■ What the task requires:
Reproduce the material below, replacing "Internationella adoptioner" with "Adoptioner från utlandet" everywhere it occurs and leaving everything else as it is.

■ Dataset content:

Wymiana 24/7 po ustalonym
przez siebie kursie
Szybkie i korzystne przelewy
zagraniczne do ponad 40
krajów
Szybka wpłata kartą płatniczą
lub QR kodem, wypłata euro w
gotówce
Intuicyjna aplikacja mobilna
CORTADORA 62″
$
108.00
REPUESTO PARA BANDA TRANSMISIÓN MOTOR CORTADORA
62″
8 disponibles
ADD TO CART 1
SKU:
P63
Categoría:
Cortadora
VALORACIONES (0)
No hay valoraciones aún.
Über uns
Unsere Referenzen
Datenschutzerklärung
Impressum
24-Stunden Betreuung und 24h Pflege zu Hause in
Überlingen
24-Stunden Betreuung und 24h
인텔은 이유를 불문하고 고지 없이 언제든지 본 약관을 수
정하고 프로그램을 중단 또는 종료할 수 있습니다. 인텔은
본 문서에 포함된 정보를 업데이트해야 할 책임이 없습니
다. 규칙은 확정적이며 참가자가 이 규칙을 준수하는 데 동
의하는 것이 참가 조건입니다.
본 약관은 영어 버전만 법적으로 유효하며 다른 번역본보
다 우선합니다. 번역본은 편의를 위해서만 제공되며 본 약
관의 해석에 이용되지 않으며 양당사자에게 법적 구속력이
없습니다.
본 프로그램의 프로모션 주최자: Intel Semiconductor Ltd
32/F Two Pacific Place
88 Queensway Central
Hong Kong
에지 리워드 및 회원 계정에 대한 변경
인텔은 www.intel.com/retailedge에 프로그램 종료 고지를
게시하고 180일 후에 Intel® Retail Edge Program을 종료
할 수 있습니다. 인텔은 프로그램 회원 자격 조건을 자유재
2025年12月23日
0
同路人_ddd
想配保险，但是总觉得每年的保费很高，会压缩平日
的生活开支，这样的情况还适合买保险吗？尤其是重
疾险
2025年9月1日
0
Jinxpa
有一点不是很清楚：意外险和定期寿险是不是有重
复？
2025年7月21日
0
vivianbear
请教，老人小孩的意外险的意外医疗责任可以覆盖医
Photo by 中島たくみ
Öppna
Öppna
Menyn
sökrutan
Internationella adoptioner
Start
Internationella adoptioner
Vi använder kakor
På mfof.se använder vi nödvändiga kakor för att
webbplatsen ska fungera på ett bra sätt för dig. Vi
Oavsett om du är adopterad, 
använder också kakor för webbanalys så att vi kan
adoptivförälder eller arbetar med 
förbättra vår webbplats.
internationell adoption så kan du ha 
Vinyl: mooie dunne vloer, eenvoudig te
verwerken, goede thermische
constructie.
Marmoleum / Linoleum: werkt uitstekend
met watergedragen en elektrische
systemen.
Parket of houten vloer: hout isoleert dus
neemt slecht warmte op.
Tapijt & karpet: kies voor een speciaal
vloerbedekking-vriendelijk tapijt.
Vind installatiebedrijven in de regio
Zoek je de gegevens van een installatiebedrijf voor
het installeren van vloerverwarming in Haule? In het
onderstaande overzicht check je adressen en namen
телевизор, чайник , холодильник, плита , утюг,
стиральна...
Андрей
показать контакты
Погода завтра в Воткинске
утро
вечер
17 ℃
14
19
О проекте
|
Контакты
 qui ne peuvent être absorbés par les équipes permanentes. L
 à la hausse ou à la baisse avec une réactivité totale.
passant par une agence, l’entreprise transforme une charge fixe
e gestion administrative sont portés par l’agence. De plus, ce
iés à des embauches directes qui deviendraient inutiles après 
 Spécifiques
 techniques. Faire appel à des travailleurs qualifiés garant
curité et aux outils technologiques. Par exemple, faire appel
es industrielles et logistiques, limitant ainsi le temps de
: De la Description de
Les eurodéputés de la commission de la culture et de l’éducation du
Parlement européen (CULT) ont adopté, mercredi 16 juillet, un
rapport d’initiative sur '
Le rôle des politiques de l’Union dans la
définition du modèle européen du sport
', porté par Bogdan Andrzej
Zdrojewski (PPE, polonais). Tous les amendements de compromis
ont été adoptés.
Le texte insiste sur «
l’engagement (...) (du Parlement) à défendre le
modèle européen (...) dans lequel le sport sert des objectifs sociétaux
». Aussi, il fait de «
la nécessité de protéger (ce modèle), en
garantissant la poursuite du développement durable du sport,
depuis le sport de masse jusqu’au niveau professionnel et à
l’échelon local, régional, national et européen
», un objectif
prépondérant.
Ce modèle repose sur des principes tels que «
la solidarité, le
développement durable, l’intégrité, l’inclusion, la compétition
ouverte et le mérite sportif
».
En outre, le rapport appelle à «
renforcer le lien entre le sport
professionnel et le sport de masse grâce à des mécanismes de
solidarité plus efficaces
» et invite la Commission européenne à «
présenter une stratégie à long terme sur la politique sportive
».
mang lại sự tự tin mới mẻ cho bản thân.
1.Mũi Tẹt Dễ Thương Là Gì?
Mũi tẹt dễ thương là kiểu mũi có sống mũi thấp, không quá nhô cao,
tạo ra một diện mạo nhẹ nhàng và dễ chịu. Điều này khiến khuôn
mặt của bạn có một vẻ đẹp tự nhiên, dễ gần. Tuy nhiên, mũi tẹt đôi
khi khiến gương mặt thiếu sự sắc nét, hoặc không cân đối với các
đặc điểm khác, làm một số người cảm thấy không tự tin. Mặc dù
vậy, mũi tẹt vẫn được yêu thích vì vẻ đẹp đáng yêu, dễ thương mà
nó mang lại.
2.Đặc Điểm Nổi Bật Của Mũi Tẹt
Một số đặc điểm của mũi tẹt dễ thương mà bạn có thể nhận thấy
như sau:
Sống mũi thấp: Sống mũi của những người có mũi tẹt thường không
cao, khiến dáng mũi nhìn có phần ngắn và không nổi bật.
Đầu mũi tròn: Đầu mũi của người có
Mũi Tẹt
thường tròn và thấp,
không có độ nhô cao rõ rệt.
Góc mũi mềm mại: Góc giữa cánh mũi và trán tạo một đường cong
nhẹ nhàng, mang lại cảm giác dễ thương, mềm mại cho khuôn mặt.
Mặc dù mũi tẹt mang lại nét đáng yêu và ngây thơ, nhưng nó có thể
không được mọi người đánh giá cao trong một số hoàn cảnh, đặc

■ Exercise answer:
Wymiana 24/7 po ustalonym
przez siebie kursie
Szybkie i korzystne przelewy
zagraniczne do ponad 40
krajów
Szybka wpłata kartą płatniczą
lub QR kodem, wypłata euro w
gotówce
Intuicyjna aplikacja mobilna
CORTADORA 62″
$
108.00
REPUESTO PARA BANDA TRANSMISIÓN MOTOR CORTADORA
62″
8 disponibles
ADD TO CART 1
SKU:
P63
Categoría:
Cortadora
VALORACIONES (0)
No hay valoraciones aún.
Über uns
Unsere Referenzen
Datenschutzerklärung
Impressum
24-Stunden Betreuung und 24h Pflege zu Hause in
Überlingen
24-Stunden Betreuung und 24h
인텔은 이유를 불문하고 고지 없이 언제든지 본 약관을 수
정하고 프로그램을 중단 또는 종료할 수 있습니다. 인텔은
본 문서에 포함된 정보를 업데이트해야 할 책임이 없습니
다. 규칙은 확정적이며 참가자가 이 규칙을 준수하는 데 동
의하는 것이 참가 조건입니다.
본 약관은 영어 버전만 법적으로 유효하며 다른 번역본보
다 우선합니다. 번역본은 편의를 위해서만 제공되며 본 약
관의 해석에 이용되지 않으며 양당사자에게 법적 구속력이
없습니다.
본 프로그램의 프로모션 주최자: Intel Semiconductor Ltd
32/F Two Pacific Place
88 Queensway Central
Hong Kong
에지 리워드 및 회원 계정에 대한 변경
인텔은 www.intel.com/retailedge에 프로그램 종료 고지를
게시하고 180일 후에 Intel® Retail Edge Program을 종료
할 수 있습니다. 인텔은 프로그램 회원 자격 조건을 자유재
2025年12月23日
0
同路人_ddd
想配保险，但是总觉得每年的保费很高，会压缩平日
的生活开支，这样的情况还适合买保险吗？尤其是重
疾险
2025年9月1日
0
Jinxpa
有一点不是很清楚：意外险和定期寿险是不是有重
复？
2025年7月21日
0
vivianbear
请教，老人小孩的意外险的意外医疗责任可以覆盖医
Photo by 中島たくみ
Öppna
Öppna
Menyn
sökrutan
Adoptioner från utlandet
Start
Adoptioner från utlandet
Vi använder kakor
På mfof.se använder vi nödvändiga kakor för att
webbplatsen ska fungera på ett bra sätt för dig. Vi
Oavsett om du är adopterad, 
använder också kakor för webbanalys så att vi kan
adoptivförälder eller arbetar med 
förbättra vår webbplats.
internationell adoption så kan du ha 
Vinyl: mooie dunne vloer, eenvoudig te
verwerken, goede thermische
constructie.
Marmoleum / Linoleum: werkt uitstekend
met watergedragen en elektrische
systemen.
Parket of houten vloer: hout isoleert dus
neemt slecht warmte op.
Tapijt & karpet: kies voor een speciaal
vloerbedekking-vriendelijk tapijt.
Vind installatiebedrijven in de regio
Zoek je de gegevens van een installatiebedrijf voor
het installeren van vloerverwarming in Haule? In het
onderstaande overzicht check je adressen en namen
телевизор, чайник , холодильник, плита , утюг,
стиральна...
Андрей
показать контакты
Погода завтра в Воткинске
утро
вечер
17 ℃
14
19
О проекте
|
Контакты
 qui ne peuvent être absorbés par les équipes permanentes. L
 à la hausse ou à la baisse avec une réactivité totale.
passant par une agence, l’entreprise transforme une charge fixe
e gestion administrative sont portés par l’agence. De plus, ce
iés à des embauches directes qui deviendraient inutiles après 
 Spécifiques
 techniques. Faire appel à des travailleurs qualifiés garant
curité et aux outils technologiques. Par exemple, faire appel
es industrielles et logistiques, limitant ainsi le temps de
: De la Description de
Les eurodéputés de la commission de la culture et de l’éducation du
Parlement européen (CULT) ont adopté, mercredi 16 juillet, un
rapport d’initiative sur '
Le rôle des politiques de l’Union dans la
définition du modèle européen du sport
', porté par Bogdan Andrzej
Zdrojewski (PPE, polonais). Tous les amendements de compromis
ont été adoptés.
Le texte insiste sur «
l’engagement (...) (du Parlement) à défendre le
modèle européen (...) dans lequel le sport sert des objectifs sociétaux
». Aussi, il fait de «
la nécessité de protéger (ce modèle), en
garantissant la poursuite du développement durable du sport,
depuis le sport de masse jusqu’au niveau professionnel et à
l’échelon local, régional, national et européen
», un objectif
prépondérant.
Ce modèle repose sur des principes tels que «
la solidarité, le
développement durable, l’intégrité, l’inclusion, la compétition
ouverte et le mérite sportif
».
En outre, le rapport appelle à «
renforcer le lien entre le sport
professionnel et le sport de masse grâce à des mécanismes de
solidarité plus efficaces
» et invite la Commission européenne à «
présenter une stratégie à long terme sur la politique sportive
».
mang lại sự tự tin mới mẻ cho bản thân.
1.Mũi Tẹt Dễ Thương Là Gì?
Mũi tẹt dễ thương là kiểu mũi có sống mũi thấp, không quá nhô cao,
tạo ra một diện mạo nhẹ nhàng và dễ chịu. Điều này khiến khuôn
mặt của bạn có một vẻ đẹp tự nhiên, dễ gần. Tuy nhiên, mũi tẹt đôi
khi khiến gương mặt thiếu sự sắc nét, hoặc không cân đối với các
đặc điểm khác, làm một số người cảm thấy không tự tin. Mặc dù
vậy, mũi tẹt vẫn được yêu thích vì vẻ đẹp đáng yêu, dễ thương mà
nó mang lại.
2.Đặc Điểm Nổi Bật Của Mũi Tẹt
Một số đặc điểm của mũi tẹt dễ thương mà bạn có thể nhận thấy
như sau:
Sống mũi thấp: Sống mũi của những người có mũi tẹt thường không
cao, khiến dáng mũi nhìn có phần ngắn và không nổi bật.
Đầu mũi tròn: Đầu mũi của người có
Mũi Tẹt
thường tròn và thấp,
không có độ nhô cao rõ rệt.
Góc mũi mềm mại: Góc giữa cánh mũi và trán tạo một đường cong
nhẹ nhàng, mang lại cảm giác dễ thương, mềm mại cho khuôn mặt.
Mặc dù mũi tẹt mang lại nét đáng yêu và ngây thơ, nhưng nó có thể
không được mọi người đánh giá cao trong một số hoàn cảnh, đặc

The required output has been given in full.